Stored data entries
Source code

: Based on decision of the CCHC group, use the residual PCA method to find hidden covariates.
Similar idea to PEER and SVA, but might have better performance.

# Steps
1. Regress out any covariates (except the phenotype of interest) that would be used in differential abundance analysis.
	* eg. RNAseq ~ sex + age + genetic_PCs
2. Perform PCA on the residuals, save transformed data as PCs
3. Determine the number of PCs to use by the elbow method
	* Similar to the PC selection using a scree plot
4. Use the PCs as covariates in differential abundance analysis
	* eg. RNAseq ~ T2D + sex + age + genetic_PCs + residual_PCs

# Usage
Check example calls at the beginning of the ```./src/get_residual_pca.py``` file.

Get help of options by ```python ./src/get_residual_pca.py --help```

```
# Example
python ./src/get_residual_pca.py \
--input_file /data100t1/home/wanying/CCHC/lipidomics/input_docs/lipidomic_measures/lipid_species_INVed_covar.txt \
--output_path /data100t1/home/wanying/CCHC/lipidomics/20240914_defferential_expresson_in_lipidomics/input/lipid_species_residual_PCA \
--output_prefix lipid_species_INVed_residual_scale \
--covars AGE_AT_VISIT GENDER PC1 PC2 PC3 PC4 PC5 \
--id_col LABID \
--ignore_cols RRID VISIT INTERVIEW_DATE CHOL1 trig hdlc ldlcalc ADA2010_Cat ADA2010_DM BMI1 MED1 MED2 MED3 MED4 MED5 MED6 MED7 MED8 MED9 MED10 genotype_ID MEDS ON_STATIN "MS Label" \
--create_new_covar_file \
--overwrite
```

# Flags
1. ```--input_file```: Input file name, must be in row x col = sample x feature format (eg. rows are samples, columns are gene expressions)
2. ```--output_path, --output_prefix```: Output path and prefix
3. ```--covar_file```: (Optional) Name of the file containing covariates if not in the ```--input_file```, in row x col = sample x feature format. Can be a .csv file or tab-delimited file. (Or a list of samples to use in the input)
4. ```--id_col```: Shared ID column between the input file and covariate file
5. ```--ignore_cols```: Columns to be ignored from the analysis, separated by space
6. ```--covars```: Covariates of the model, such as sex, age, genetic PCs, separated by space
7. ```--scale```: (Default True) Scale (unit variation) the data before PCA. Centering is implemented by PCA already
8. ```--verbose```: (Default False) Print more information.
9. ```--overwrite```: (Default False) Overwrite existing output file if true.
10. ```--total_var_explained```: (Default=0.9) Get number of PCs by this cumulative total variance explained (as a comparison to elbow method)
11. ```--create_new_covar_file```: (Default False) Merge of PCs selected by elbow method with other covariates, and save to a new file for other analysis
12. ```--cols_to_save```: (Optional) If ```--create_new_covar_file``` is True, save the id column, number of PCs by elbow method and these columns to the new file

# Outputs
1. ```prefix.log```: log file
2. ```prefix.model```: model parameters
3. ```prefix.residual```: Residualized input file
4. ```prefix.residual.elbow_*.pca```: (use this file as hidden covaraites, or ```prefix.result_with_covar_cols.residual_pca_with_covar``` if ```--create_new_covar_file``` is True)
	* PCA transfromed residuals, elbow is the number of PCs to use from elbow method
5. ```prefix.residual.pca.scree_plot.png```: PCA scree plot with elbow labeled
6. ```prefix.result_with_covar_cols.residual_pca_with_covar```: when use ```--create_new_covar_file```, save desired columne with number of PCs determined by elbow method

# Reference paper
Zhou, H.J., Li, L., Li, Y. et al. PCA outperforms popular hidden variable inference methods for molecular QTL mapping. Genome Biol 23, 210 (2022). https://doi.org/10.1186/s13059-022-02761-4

:: Task description ::
When you reach the line with "file if true." in the records above, start writing out lines exactly, and stop once the line with "to elbow method)" has been written; include nothing else.

:: Answer to the problem ::
9. ```--overwrite```: (Default False) Overwrite existing output file if true.
10. ```--total_var_explained```: (Default=0.9) Get number of PCs by this cumulative total variance explained (as a comparison to elbow method)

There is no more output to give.